» Task brief: When the line with "substituted : donor;" appears below, start repeating lines exactly, and keep going through the line with "Methods to accurately"; add nothing outside that span.

» Provided data:
★ ★ ★ ★ ★

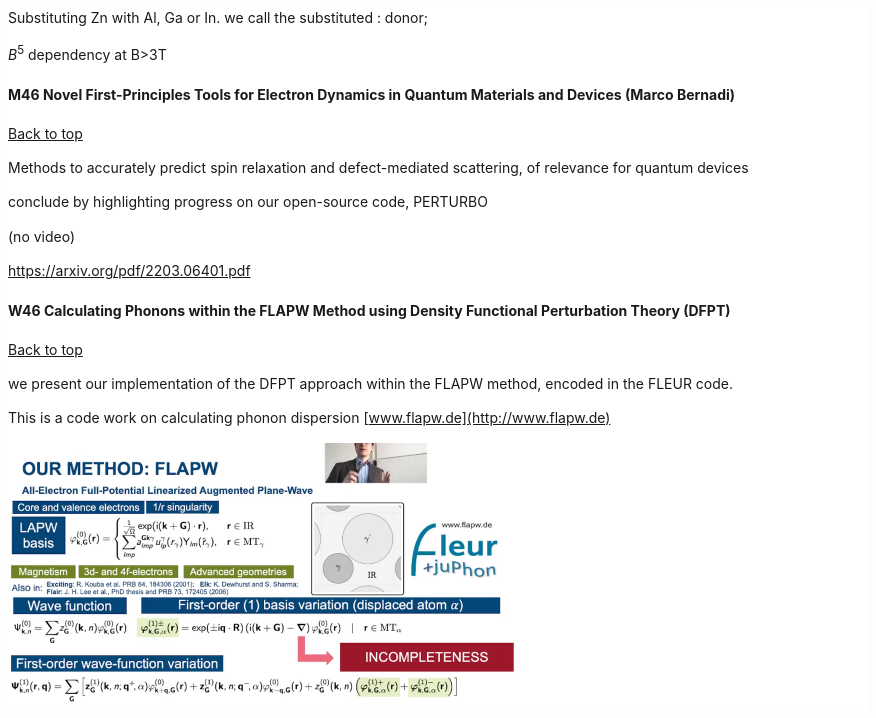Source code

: Substituting Zn with Al, Ga or In. we call the substituted : donor; 

$B^5$ dependency at B>3T

#### M46  Novel First-Principles Tools for Electron Dynamics in Quantum Materials and Devices (Marco Bernadi)

<a href="#top"> Back to top</a>

Methods to accurately predict spin relaxation and defect-mediated scattering, of relevance for quantum devices

conclude by highlighting progress on our open-source code, PERTURBO

(no video)

 https://arxiv.org/pdf/2203.06401.pdf

#### W46 Calculating Phonons within the FLAPW Method using Density Functional Perturbation Theory (DFPT)

<a href="#top"> Back to top</a>

we present our implementation of the DFPT approach within the FLAPW method, encoded in the FLEUR code.

This is a code work on calculating phonon dispersion [www.flapw.de](http://www.flapw.de)

<img src="Images/FLAPW_1.png" style="zoom:50%;" />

★ ★ ★ ★ ★

» Completed exercise:
: Substituting Zn with Al, Ga or In. we call the substituted : donor; 

$B^5$ dependency at B>3T

#### M46  Novel First-Principles Tools for Electron Dynamics in Quantum Materials and Devices (Marco Bernadi)

<a href="#top"> Back to top</a>

Methods to accurately predict spin relaxation and defect-mediated scattering, of relevance for quantum devices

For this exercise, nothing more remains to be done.